» **Extract**
--- begin ---

Advisers for Obama, McCain offer views at economic policy talk

BY ADAM GORLICK

Steve Castillo Econ talk

The Sept. 24 event, hosted by the Stanford Institute for Economic Policy Research (SIEPR), featured Peter Henry, left, a professor at the Graduate School of Business and economic adviser to Barack Obama, and Kevin Hassett (speaking), economic adviser to John McCain. SIEPR Director John Shoven, center, moderated the talk.

With John McCain and Barack Obama throwing political punches over how to deal with the country's financial crisis, you might think a face-off between a pair of their economic advisers would get ugly.

Think again.

Instead of pounding each other over whether the presidential candidates should hustle back to Washington to hash out the details of the Bush administration's $700 billion bailout proposal or stick to their campaigns and their first scheduled debate, Peter Henry, a Stanford Business School professor and Obama adviser, and Kevin Hassett, an American Enterprise Institute director who is on McCain's team, kept things relatively cordial during a discussion hosted Wednesday by the Stanford Institute for Economic Policy Research.

"Those of you coming to see red meat will be disappointed," Henry told the audience filling the Bechtel Conference Center.

Even as both advisers repeatedly stressed the need for a bipartisan approach in fixing the current crisis, their 90-minute exchange drew distinctions between the candidates and landed a few party-line jabs.

Henry painted McCain's economic proposals as extensions of Bush administration policies that ran up deficits by cutting taxes for big business and the most wealthy.

"After eight years, it's not been a great success," Henry said. He said Obama would cut taxes for "95 percent of Americans" while whittling down the federal deficit. Under McCain's plan, Henry said, the deficit would balloon.

--- end ---

» **Dataset excerpt**
--- begin ---

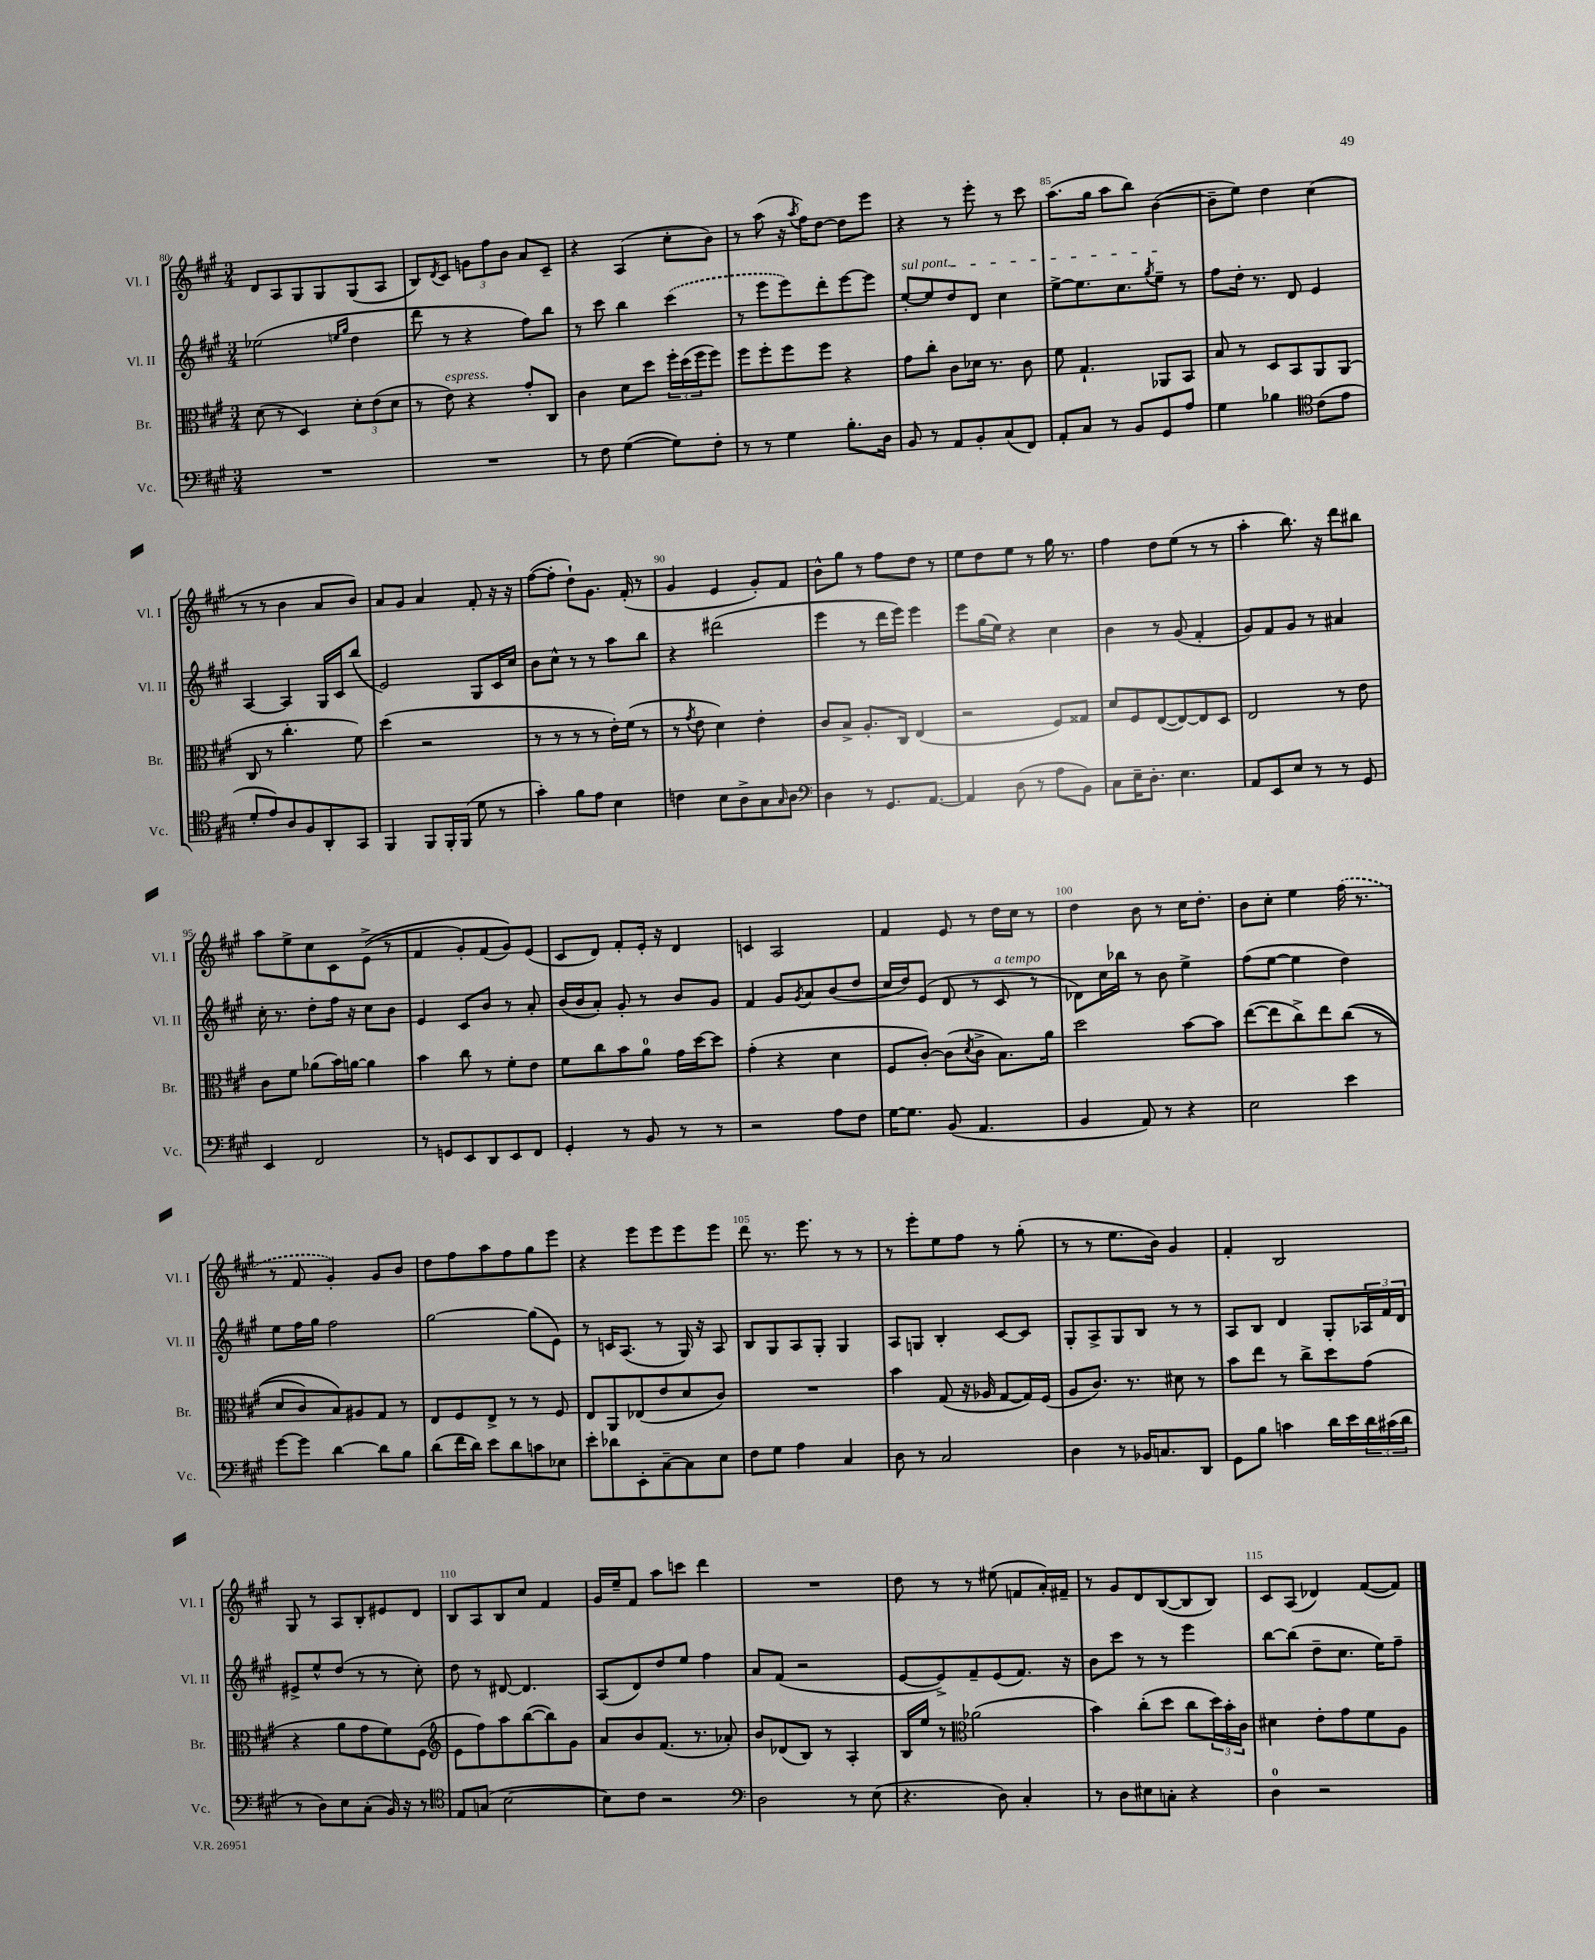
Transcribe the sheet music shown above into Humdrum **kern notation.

--- end ---

» **Task set**
**A.** In the article on the Stanford economic policy talk above, do the following statements agree with it? Answer yes or no for each and quote the words that decide it. (i) The exchange between the two advisers ran for 90 minutes. (ii) Kevin Hassett is a professor at the Stanford Business School. (iii) John Shoven served as moderator.
**B.** Go on with the article on the Stanford economic policy talk for a few paragraphs, starting after its last sentence.

» **Final results**
**A.**
(i) Yes: "their 90-minute exchange drew distinctions between the candidates"
(ii) No: "Kevin Hassett, an American Enterprise Institute director who is on McCain's team"
(iii) Yes: "SIEPR Director John Shoven, center, moderated the talk."

**B.**
While both candidates are calling for congressional oversight of any bailout plan for Wall Street, Henry said McCain has only recently called for more market regulation.

Hassett struck back, saying McCain has promised to deliver a balanced budget by 2013 and follow through with a tax plan that would cut the corporate tax rate and stimulate job growth. He said assertions that McCain has been opposed to regulation were "political nonsense."

Hassett said McCain backed a 2005 bill that would have clamped down on the mortgage finance giants Fannie Mae and Freddie Mac, which the government recently bailed out.

"The key regulatory moment in the last eight years was that Fannie and Freddie bill that was opposed by the Democrats and never got to the floor because of it," Hassett said. "And one of the sponsors was John McCain. So don't you tell me that he doesn't regulate."

Even with the taxpayer-backed financial rescue plan, the advisers said there's no reason for the candidates to drop their current economic policy plans or avoid talking about the many tax codes the next president and Congress will have to reckon with before they expire.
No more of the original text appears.